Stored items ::
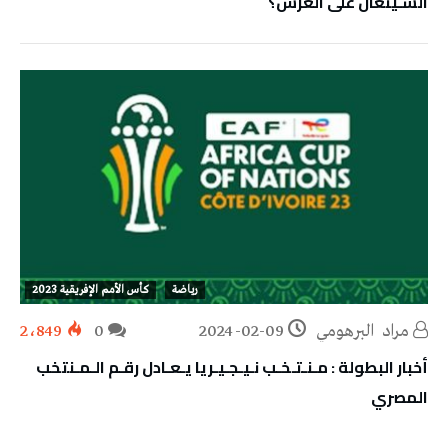
السـينغال على العرش؟
رياضة
كأس الأمم الإفريقية 2023
مراد‭ ‬ البرهومي
2024-02-09
0
2٬849
أخبار البطولة : مـنـتـخـب نـيـجـيـريا يـعـادل رقـم الـمـنتخب
المصري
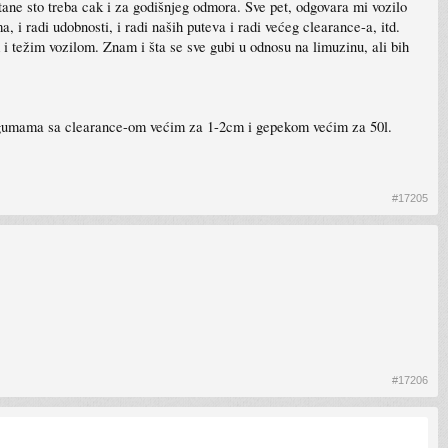
stane sto treba cak i za godišnjeg odmora. Sve pet, odgovara mi vozilo
 i radi udobnosti, i radi naših puteva i radi većeg clearance-a, itd.
 i težim vozilom. Znam i šta se sve gubi u odnosu na limuzinu, ali bih
6" gumama sa clearance-om većim za 1-2cm i gepekom većim za 50l.
#17205
#17206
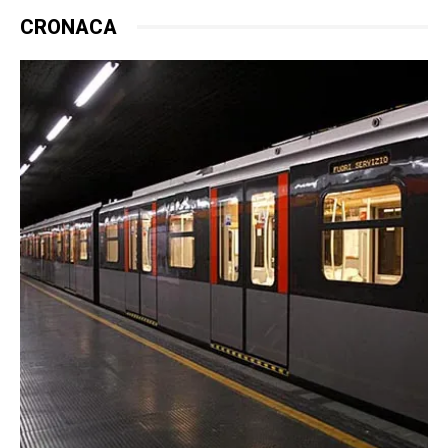
CRONACA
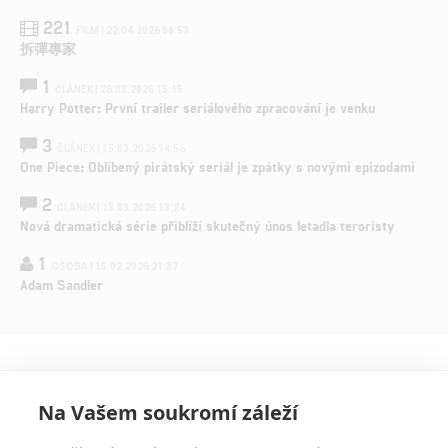
221
FILM | 22.04.2026 08:53
拆彈專家
1
ČLÁNEK | 26.03.2026 15:15
Harry Potter: První trailer seriálového zpracování je venku
3
ČLÁNEK | 15.03.2026 14:56
One Piece: Oblíbený pirátský seriál je zpátky s novými epizodami
2
ČLÁNEK | 15.03.2026 13:24
Nová dramatická série přiblíží skutečný únos letadla teroristy
1
OSOBA | 15.02.2026 21:37
Adam Sandler
Na Vašem soukromí záleží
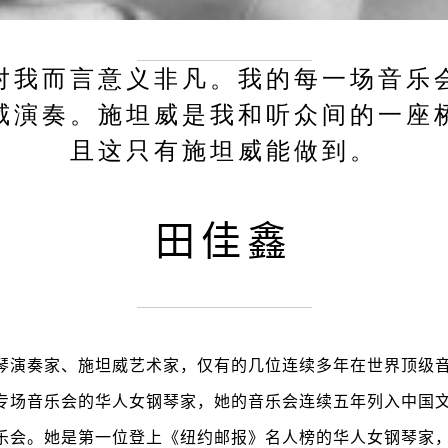
对我而言意义非凡。我的每一场音乐
威演奏。施坦威是我和听众间的一座
且这只有施坦威能做到。
田佳鑫
琴演奏家、施坦威艺术家，仅有的几位连续多年在世界顶级
专场音乐会的华人女钢琴家，她的音乐会连续五年列入中国文
会。她是第一位登上《纽约邮报》名人榜的华人女钢琴家， 20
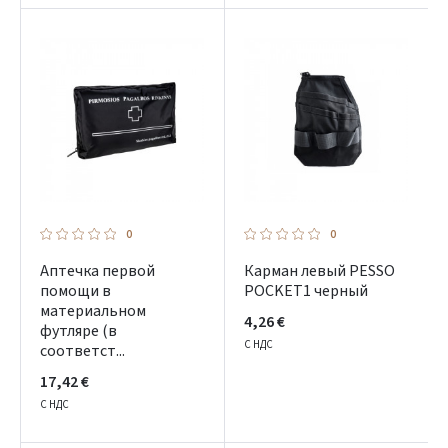
0
0
Аптечка первой
Карман левый PESSO
помощи в
POCKET1 черный
материальном
4,26 €
футляре (в
С НДС
соответст...
17,42 €
С НДС
Prisijungti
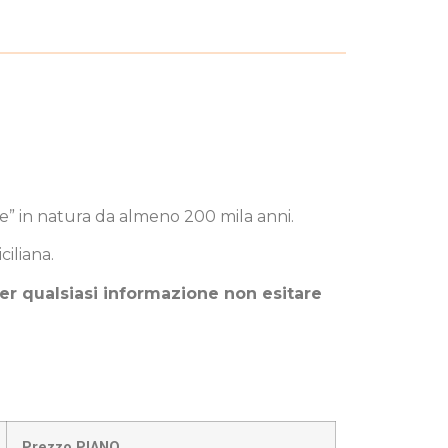
te” in natura da almeno 200 mila anni.
ciliana.
 per qualsiasi informazione non esitare
Prezzo PIANO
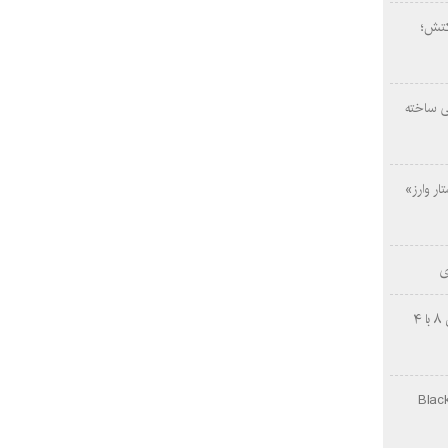
کتش؛
ی ساخته
ار وارز»
ی
چینی‌ها غافلگیر کردند؛ بی‌وایدی هانوین ۸ با ۴
Black Ops Gu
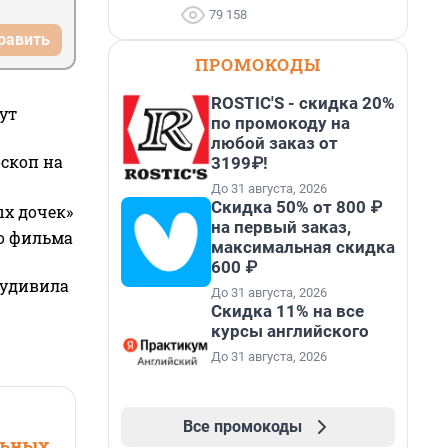
79 158
равить
ПРОМОКОДЫ
ROSTIC'S - скидка 20%
ут
по промокоду на
любой заказ от
оскоп на
3199₽!
До 31 августа, 2026
Скидка 50% от 800 ₽
ых дочек»
на первый заказ,
го фильма
максимальная скидка
600 ₽
 удивила
До 31 августа, 2026
Скидка 11% на все
курсы английского
До 31 августа, 2026
Все промокоды
льных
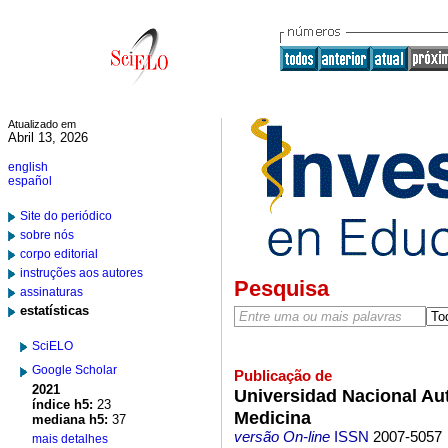
Atualizado em
Abril 13, 2026
english
español
Site do periódico
sobre nós
corpo editorial
instruções aos autores
Pesquisa
assinaturas
estatísticas
SciELO
Google Scholar
Publicação de
2021
Universidad Nacional Au
índice h5:
23
Medicina
mediana h5:
37
versão On-line
ISSN
2007-5057
mais detalhes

Exercise :: How many lines in the records above contain the string "ČLÁNEK"? Reply with the number alone.

Task output :: 3